Wichtig ist, dass Hilfe erreichbar ist
Auch Stefan Schlagowsky-Molkenthin, Integrationsbeauftragter der Stadt Singen, betonte die Notwendigkeit von Angeboten in den Quartieren, denn aufsuchende Arbeit sei nicht leistbar. „Auch niederschwellige Angebote können Hilfen sein“, ergänzte die Behindertenbeauftragte der Stadt Singen, Jeanette Hofmann.

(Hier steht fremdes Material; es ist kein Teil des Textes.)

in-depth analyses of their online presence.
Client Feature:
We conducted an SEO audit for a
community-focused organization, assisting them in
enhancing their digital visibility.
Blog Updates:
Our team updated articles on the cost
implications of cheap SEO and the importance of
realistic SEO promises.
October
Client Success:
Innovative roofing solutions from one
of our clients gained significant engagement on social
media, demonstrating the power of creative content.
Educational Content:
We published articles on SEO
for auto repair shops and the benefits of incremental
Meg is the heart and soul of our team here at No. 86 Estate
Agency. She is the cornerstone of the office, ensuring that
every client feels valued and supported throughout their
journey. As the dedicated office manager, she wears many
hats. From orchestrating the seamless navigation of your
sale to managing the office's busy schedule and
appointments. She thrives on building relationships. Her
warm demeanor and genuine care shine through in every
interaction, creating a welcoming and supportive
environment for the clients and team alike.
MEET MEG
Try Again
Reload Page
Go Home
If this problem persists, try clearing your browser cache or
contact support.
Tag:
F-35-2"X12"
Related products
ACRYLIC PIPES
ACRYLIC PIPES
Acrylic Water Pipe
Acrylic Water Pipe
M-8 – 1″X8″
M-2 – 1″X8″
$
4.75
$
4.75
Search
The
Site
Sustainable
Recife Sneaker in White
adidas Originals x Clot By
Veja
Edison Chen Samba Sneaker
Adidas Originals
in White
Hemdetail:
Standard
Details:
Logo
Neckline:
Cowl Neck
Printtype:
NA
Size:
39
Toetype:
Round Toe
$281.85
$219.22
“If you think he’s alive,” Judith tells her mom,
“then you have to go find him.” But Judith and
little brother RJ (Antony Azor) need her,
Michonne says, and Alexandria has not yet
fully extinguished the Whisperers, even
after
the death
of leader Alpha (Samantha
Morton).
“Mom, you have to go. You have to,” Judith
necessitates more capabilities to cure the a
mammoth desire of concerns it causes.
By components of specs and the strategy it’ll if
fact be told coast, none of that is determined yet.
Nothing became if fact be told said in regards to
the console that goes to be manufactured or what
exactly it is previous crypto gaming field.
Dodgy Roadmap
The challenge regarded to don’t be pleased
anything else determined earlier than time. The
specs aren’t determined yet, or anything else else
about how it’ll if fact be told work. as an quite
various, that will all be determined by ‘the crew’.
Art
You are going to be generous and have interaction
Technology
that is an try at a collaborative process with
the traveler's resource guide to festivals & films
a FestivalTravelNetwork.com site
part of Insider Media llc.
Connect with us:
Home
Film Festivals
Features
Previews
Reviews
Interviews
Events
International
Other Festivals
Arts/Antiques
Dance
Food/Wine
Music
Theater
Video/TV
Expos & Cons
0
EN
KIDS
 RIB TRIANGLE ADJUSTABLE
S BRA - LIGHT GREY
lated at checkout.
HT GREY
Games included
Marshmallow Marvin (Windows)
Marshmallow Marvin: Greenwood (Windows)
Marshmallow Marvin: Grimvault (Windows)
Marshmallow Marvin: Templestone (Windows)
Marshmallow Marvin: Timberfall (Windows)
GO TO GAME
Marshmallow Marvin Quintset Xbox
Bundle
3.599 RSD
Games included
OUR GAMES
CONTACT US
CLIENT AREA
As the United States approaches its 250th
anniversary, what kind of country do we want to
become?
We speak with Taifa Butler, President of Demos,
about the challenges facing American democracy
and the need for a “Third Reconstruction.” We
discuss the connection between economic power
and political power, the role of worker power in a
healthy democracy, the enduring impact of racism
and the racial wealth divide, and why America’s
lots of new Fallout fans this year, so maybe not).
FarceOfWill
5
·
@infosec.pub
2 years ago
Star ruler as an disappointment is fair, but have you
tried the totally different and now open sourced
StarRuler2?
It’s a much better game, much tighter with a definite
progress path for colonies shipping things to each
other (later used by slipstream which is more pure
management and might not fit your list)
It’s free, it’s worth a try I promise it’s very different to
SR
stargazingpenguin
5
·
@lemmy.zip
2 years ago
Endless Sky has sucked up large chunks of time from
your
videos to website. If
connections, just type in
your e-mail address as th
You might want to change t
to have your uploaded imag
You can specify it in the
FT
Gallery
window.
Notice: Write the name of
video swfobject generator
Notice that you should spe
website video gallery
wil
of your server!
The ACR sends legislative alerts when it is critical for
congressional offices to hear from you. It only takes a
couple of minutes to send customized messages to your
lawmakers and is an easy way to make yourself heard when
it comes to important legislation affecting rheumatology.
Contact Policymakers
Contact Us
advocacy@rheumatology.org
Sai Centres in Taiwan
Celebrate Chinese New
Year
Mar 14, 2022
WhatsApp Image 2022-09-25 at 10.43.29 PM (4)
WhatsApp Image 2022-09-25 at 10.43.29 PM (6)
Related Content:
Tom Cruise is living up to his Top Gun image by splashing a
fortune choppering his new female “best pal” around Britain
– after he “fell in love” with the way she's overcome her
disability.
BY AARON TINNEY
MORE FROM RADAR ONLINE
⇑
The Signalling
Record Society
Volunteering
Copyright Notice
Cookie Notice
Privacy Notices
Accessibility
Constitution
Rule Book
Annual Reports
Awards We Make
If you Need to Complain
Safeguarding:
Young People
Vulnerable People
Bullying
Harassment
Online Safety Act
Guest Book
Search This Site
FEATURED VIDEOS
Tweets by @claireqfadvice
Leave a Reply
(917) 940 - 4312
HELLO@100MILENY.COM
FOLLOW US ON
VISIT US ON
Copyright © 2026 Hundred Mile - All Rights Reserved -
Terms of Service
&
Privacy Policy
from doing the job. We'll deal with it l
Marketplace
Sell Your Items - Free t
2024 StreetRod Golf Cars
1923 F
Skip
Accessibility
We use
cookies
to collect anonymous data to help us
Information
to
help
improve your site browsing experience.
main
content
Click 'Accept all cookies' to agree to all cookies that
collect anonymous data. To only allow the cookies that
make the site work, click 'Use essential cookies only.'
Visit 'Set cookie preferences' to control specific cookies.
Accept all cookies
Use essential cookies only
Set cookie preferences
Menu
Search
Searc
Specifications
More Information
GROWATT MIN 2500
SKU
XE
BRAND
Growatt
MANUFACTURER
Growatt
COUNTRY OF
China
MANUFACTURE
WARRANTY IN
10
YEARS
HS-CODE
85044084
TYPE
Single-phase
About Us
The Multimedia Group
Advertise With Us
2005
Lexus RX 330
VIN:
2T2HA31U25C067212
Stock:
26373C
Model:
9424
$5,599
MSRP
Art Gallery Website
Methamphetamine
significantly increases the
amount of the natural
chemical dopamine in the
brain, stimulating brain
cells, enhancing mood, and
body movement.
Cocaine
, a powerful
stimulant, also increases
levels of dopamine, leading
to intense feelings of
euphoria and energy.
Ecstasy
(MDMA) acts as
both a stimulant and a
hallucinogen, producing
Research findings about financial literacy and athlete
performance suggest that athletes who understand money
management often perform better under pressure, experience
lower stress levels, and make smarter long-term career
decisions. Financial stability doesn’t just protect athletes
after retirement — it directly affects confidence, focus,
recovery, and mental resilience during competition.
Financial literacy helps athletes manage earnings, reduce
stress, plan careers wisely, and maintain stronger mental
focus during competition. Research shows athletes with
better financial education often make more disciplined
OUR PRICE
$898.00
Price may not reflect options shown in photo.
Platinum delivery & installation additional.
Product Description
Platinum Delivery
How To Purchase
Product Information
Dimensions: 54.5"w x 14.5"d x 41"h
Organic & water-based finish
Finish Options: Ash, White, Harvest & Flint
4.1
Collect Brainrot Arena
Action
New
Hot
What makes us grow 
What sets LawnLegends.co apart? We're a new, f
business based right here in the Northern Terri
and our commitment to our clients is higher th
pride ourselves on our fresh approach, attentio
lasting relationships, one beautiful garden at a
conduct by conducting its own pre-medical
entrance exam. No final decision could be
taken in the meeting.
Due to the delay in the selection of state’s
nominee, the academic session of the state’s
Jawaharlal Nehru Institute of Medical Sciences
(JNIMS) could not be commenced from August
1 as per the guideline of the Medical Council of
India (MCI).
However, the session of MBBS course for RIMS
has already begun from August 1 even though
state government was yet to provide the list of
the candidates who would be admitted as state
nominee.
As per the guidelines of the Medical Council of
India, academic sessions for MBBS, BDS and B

Gabriele Glocker vom Singener Seniorenbüro liegt die Vereinbarkeit von Pflege und Beruf sehr am Herzen, doch bleibe diese so ziemlich auf der Strecke. „Viele pflegende Angehörige wissen zum Beispiel nichts vom Pflegezeit-Gesetz“, sagte sie. Schließlich würden 85 Prozent aller Pflegebedürftigen im Land von Angehörigen gepflegt. „Wir arbeiten daran, dass Senioren ihre Rechte besser kennen“, ergänzte ihre Mitarbeiterin Laura Casola.
Für Bernhard Grunewald vom Verein Integration in Singen (Insi) ist die Integration von Menschen aus anderen Ländern bedeutsam. Dazu zähle nicht zuletzt der Spracherwerb. „Wir haben im ganzen Landkreis leider nur drei Integrationskurse mit Kinderbetreuung“, sagte er. Da müsse es noch mehr geben.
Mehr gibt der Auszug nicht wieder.